Book The Altruistic Imagination

    Book Details:
  • Author : John H. Ehrenreich
  • Publisher : Cornell University Press
  • Release : 2014-01-21
  • ISBN : 0801471230
  • Pages : 272 pages

Download or read book The Altruistic Imagination written by John H. Ehrenreich and published by Cornell University Press. This book was released on 2014-01-21 with total page 272 pages. Available in PDF, EPUB and Kindle. Book excerpt: Social work and social policy in the United States have always had a complex and troubled relationship. In The Altruistic Imagination, John H. Ehrenreich offers a critical interpretation of their intertwined histories, seeking to understand the problems that face these two vital institutions in American society. Ehrenreich demonstrates that the emphasis of social work has always vacillated between individual treatment and social reform. Tracing this ever-changing focus from the Progressive Era, through the development of the welfare state, the New Deal, and the affluent 1950s and 1960s, into the administration of Ronald Reagan, he places the evolution of social work in the context of political, cultural, and ideological trends, noting the paradoxes inherent in the attempt to provide essential services and reflect at the same time the intentions of the state. He concludes by examining the turning point faced by the social work profession in the 1980s, indicated by a return to casework and a withdrawal from social policy concerns.

Book Epic  Epitome  and the Early Modern Historical Imagination

Download or read book Epic Epitome and the Early Modern Historical Imagination written by Dr Chloe Wheatley and published by Ashgate Publishing, Ltd.. This book was released on 2013-05-28 with total page 162 pages. Available in PDF, EPUB and Kindle. Book excerpt: In early modern England, epitomes-texts promising to pare down, abridge, or sum up the essence of their authoritative sources-provided readers with key historical knowledge without the bulk, expense, or time commitment demanded by greater volumes. Epic poets in turn addressed the habits of reading and thinking that, for better and for worse, were popularized by the publication of predigested works.
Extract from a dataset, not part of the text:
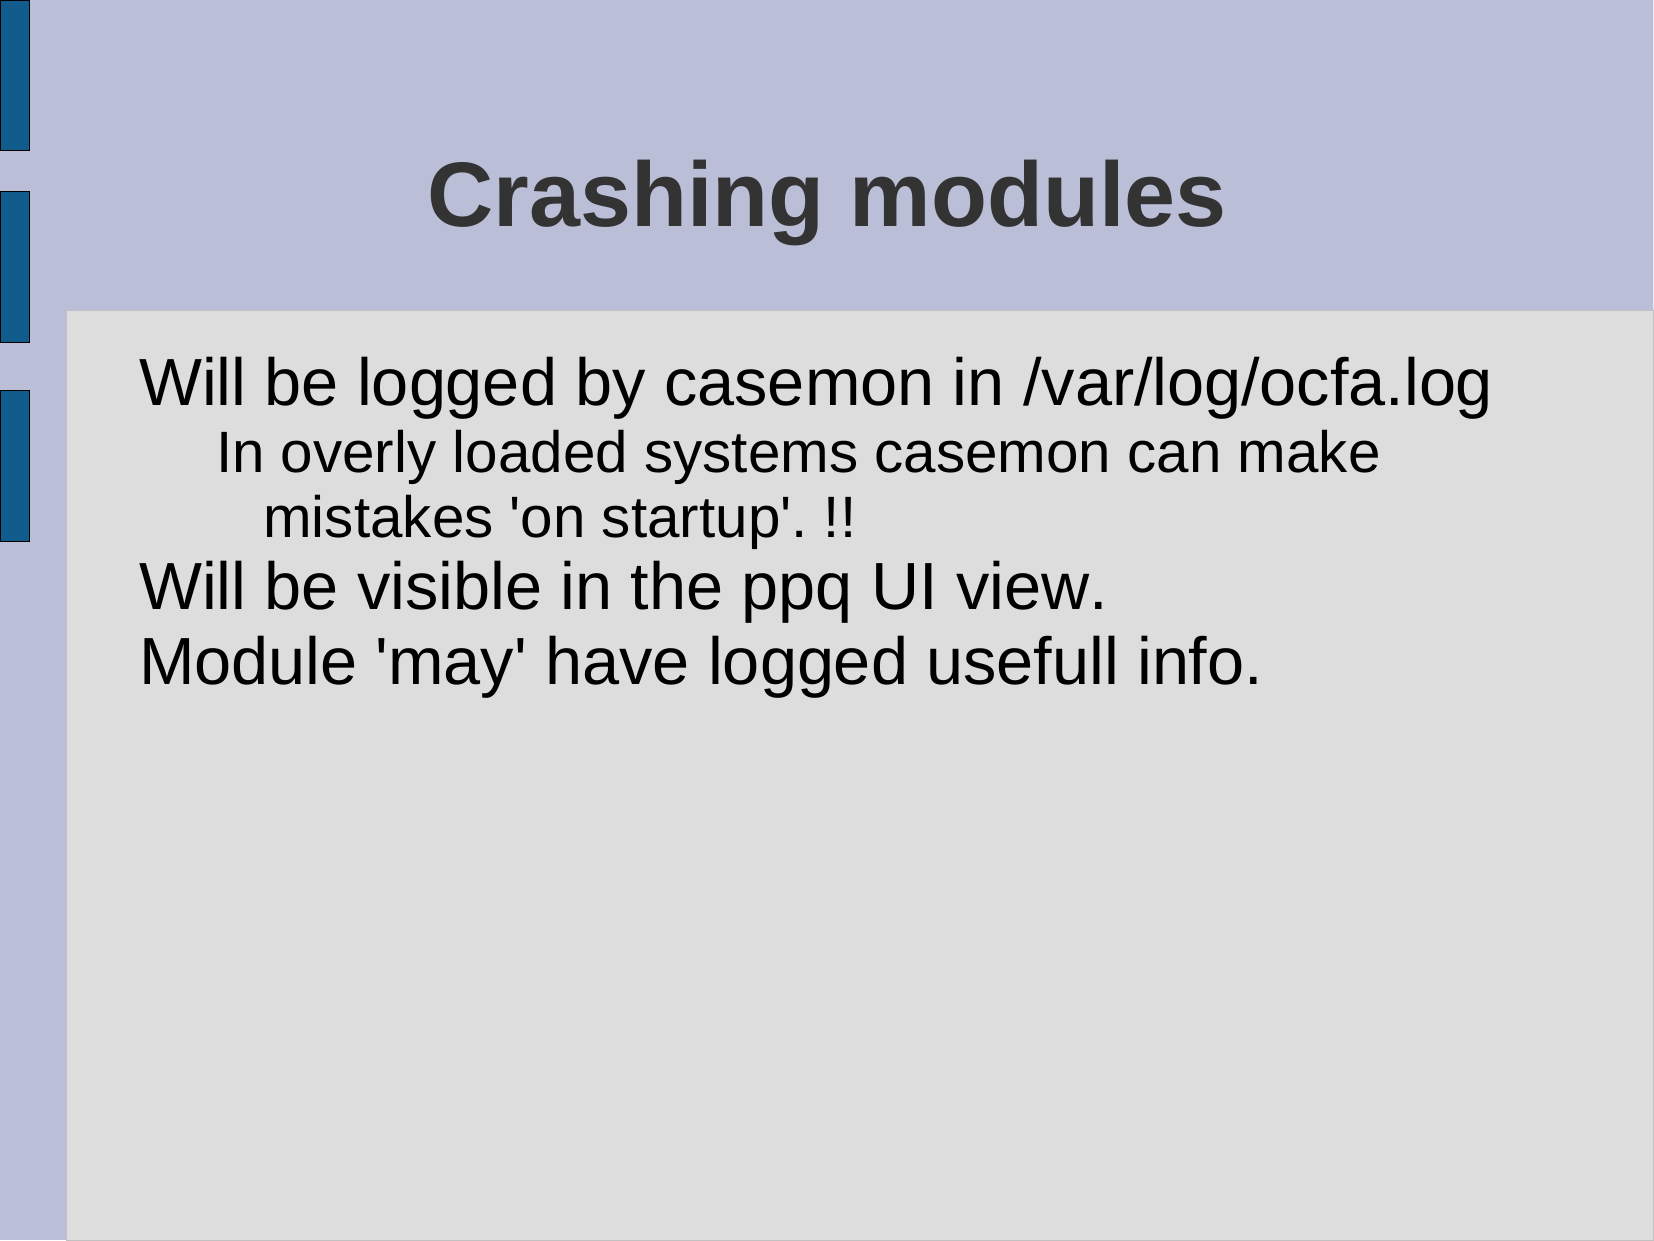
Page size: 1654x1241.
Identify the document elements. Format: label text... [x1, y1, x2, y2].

list Will be logged by casemon in /var/log/ocfa.log In overly loaded systems casemon can make mistakes 'on startup'. !! Will be visible in the ppq UI view. Module 'may' have logged usefull info. [121, 344, 1534, 1127]
title Crashing modules [121, 91, 1534, 299]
Analyzing popular texts such as chronicle summaries, abridgements of sacred epic, and abstracts of civil war debate, Chloe Wheatley charts the efflorescence of a lively early modern epitome culture, and demonstrates its impact upon Edmund Spenser's The Faerie Queene, Abraham Cowley's Davideis, and John Milton's Paradise Lost. Clearly and elegantly written, this new study presents fresh insight into how poets adapted an important epic convention-the representation of the hero's confrontation with summaries of past and future-to reflect contemporary trends in early modern history writing.